To address these limitations, further studies are essential, involving larger and more diverse cohorts that better reflect the variability in demographic and clinical profiles. Such research would not only refine the equation but also validate its utility across broader populations. Future efforts should prioritize expanding cohort diversity by including younger individuals, patients with significant metabolic disorders, and a more balanced representation of genders. This would improve the generalizability of the equation and ensure its applicability to a wider range of clinical scenarios. Additionally, longitudinal studies are needed to evaluate the equation’s performance over time, particularly in dynamic contexts such as weight-loss programs or metabolic interventions. This approach would establish its reliability and effectiveness in monitoring metabolic changes and guiding long-term therapeutic strategies.

These steps would not only solidify the equation’s role in clinical practice but also expand its relevance in cutting-edge metabolic research.

5. Conclusions

The newly developed equation for predicting REE in normometabolic patients with obesity demonstrated superior accuracy and reliability compared to traditional models, including Mifflin-St Jeor and Bernstein. With reduced bias and narrower limits of agreement, the new equation emerged as the most precise tool for estimating REE in this specific population. These characteristics make it particularly valuable for clinical scenarios where indirect calorimetry is unavailable, supporting personalized dietary and therapeutic strategies essential for effective obesity management.

However, the equation has some limitations that require consideration. The relatively small sample size (n = 89) may limit the generalizability of the findings, necessitating validation in larger and more diverse cohorts. Additionally, the demographic imbalance, with a predominance of older and female participants, restricts its applicability to younger or predominantly male populations, where metabolic rates and body composition differ significantly. Furthermore, deviations from normality in some variables might reduce predictive reliability, particularly at dataset extremes.

Future research should focus on several key areas to strengthen the applicability and impact of the proposed equation. Firstly, studies involving larger and more demographically diverse cohorts are essential to confirm the generalizability of the findings. Specifically, including younger individuals, males, and patients with varied metabolic conditions will provide a more comprehensive understanding of the equation’s robustness across different populations.

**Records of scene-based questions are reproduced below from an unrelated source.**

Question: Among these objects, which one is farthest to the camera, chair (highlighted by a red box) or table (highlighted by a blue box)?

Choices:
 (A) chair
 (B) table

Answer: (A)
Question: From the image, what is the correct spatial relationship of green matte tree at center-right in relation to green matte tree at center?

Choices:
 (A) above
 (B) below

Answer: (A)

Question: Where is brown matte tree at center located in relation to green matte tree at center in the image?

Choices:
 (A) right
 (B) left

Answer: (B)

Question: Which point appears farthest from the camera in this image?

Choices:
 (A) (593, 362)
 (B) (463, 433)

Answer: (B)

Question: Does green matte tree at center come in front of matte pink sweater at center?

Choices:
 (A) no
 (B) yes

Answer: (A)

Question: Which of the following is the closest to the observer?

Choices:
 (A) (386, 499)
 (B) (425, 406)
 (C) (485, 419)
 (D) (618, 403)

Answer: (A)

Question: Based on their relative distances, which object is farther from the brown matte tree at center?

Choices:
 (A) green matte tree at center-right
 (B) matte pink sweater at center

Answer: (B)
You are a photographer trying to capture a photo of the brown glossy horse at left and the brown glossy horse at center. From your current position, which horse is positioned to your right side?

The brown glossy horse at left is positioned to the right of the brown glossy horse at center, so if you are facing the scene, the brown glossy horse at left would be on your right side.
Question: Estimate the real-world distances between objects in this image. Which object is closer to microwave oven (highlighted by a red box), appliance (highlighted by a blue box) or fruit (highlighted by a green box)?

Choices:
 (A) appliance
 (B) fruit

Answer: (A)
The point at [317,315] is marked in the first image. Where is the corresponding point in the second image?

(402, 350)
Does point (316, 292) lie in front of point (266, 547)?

Secondly, longitudinal investigations are needed to assess how the equation performs over time, particularly in dynamic clinical contexts such as weight-loss programs, metabolic rehabilitation, and the management of chronic conditions like type 2 diabetes. Such studies will clarify the utility of the equation in monitoring metabolic adaptations and guiding long-term therapeutic strategies.

Finally, integrating the equation into interventional studies could provide valuable insights into its practical utility in personalizing dietary interventions and improving clinical outcomes. For instance, evaluating how the equation informs caloric and macronutrient adjustments during very low-calorie diets or ketogenic interventions could further demonstrate its relevance in routine clinical practice. These efforts will refine the equation’s utility and ensure its applicability across a broader spectrum of clinical scenarios, ultimately advancing metabolic assessment and personalized care for patients with obesity.